• _Task data_:
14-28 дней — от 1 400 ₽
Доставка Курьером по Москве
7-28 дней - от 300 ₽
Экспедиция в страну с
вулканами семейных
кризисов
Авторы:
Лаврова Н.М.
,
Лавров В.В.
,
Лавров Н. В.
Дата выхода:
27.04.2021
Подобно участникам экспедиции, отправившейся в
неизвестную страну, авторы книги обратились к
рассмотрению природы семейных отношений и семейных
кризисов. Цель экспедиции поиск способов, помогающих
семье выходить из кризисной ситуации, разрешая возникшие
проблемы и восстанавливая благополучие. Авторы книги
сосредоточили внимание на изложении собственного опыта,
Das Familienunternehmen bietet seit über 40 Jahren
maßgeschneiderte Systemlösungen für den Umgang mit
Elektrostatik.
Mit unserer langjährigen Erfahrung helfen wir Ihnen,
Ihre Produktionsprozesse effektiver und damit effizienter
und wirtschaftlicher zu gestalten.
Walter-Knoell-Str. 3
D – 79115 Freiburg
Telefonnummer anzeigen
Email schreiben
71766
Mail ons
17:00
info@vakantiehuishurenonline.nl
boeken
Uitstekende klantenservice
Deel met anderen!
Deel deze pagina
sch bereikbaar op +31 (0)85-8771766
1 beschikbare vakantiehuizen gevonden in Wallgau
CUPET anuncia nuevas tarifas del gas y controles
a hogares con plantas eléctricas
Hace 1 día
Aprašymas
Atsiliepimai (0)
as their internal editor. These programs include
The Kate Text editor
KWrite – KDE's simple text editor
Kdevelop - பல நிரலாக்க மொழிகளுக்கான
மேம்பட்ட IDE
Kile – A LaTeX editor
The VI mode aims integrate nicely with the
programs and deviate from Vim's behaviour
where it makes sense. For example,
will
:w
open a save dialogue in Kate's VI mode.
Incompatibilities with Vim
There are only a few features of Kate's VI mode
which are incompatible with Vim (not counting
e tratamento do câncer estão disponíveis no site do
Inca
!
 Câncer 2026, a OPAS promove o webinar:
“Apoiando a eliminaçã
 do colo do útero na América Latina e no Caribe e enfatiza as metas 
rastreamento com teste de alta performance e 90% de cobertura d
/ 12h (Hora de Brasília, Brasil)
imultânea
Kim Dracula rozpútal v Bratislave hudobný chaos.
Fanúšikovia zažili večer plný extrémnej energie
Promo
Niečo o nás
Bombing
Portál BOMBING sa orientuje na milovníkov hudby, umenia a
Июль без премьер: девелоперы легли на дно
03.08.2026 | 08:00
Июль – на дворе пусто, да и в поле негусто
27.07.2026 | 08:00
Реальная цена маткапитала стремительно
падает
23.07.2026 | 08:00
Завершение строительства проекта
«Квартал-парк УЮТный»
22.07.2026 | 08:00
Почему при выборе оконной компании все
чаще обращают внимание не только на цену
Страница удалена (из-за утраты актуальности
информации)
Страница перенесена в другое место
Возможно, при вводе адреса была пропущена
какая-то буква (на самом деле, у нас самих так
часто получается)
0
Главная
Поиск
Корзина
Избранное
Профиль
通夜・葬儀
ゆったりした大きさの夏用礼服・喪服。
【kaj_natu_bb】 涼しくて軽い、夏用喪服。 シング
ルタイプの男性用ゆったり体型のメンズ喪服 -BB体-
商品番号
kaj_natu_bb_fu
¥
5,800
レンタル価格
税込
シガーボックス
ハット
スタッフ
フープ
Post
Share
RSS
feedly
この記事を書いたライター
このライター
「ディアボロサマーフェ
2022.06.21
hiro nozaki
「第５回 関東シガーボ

• _Instructions to follow_:
Print the full listing again, word for word.

• _Problem solution_:
14-28 дней — от 1 400 ₽
Доставка Курьером по Москве
7-28 дней - от 300 ₽
Экспедиция в страну с
вулканами семейных
кризисов
Авторы:
Лаврова Н.М.
,
Лавров В.В.
,
Лавров Н. В.
Дата выхода:
27.04.2021
Подобно участникам экспедиции, отправившейся в
неизвестную страну, авторы книги обратились к
рассмотрению природы семейных отношений и семейных
кризисов. Цель экспедиции поиск способов, помогающих
семье выходить из кризисной ситуации, разрешая возникшие
проблемы и восстанавливая благополучие. Авторы книги
сосредоточили внимание на изложении собственного опыта,
Das Familienunternehmen bietet seit über 40 Jahren
maßgeschneiderte Systemlösungen für den Umgang mit
Elektrostatik.
Mit unserer langjährigen Erfahrung helfen wir Ihnen,
Ihre Produktionsprozesse effektiver und damit effizienter
und wirtschaftlicher zu gestalten.
Walter-Knoell-Str. 3
D – 79115 Freiburg
Telefonnummer anzeigen
Email schreiben
71766
Mail ons
17:00
info@vakantiehuishurenonline.nl
boeken
Uitstekende klantenservice
Deel met anderen!
Deel deze pagina
sch bereikbaar op +31 (0)85-8771766
1 beschikbare vakantiehuizen gevonden in Wallgau
CUPET anuncia nuevas tarifas del gas y controles
a hogares con plantas eléctricas
Hace 1 día
Aprašymas
Atsiliepimai (0)
as their internal editor. These programs include
The Kate Text editor
KWrite – KDE's simple text editor
Kdevelop - பல நிரலாக்க மொழிகளுக்கான
மேம்பட்ட IDE
Kile – A LaTeX editor
The VI mode aims integrate nicely with the
programs and deviate from Vim's behaviour
where it makes sense. For example,
will
:w
open a save dialogue in Kate's VI mode.
Incompatibilities with Vim
There are only a few features of Kate's VI mode
which are incompatible with Vim (not counting
e tratamento do câncer estão disponíveis no site do
Inca
!
 Câncer 2026, a OPAS promove o webinar:
“Apoiando a eliminaçã
 do colo do útero na América Latina e no Caribe e enfatiza as metas 
rastreamento com teste de alta performance e 90% de cobertura d
/ 12h (Hora de Brasília, Brasil)
imultânea
Kim Dracula rozpútal v Bratislave hudobný chaos.
Fanúšikovia zažili večer plný extrémnej energie
Promo
Niečo o nás
Bombing
Portál BOMBING sa orientuje na milovníkov hudby, umenia a
Июль без премьер: девелоперы легли на дно
03.08.2026 | 08:00
Июль – на дворе пусто, да и в поле негусто
27.07.2026 | 08:00
Реальная цена маткапитала стремительно
падает
23.07.2026 | 08:00
Завершение строительства проекта
«Квартал-парк УЮТный»
22.07.2026 | 08:00
Почему при выборе оконной компании все
чаще обращают внимание не только на цену
Страница удалена (из-за утраты актуальности
информации)
Страница перенесена в другое место
Возможно, при вводе адреса была пропущена
какая-то буква (на самом деле, у нас самих так
часто получается)
0
Главная
Поиск
Корзина
Избранное
Профиль
通夜・葬儀
ゆったりした大きさの夏用礼服・喪服。
【kaj_natu_bb】 涼しくて軽い、夏用喪服。 シング
ルタイプの男性用ゆったり体型のメンズ喪服 -BB体-
商品番号
kaj_natu_bb_fu
¥
5,800
レンタル価格
税込
シガーボックス
ハット
スタッフ
フープ
Post
Share
RSS
feedly
この記事を書いたライター
このライター
「ディアボロサマーフェ
2022.06.21
hiro nozaki
「第５回 関東シガーボ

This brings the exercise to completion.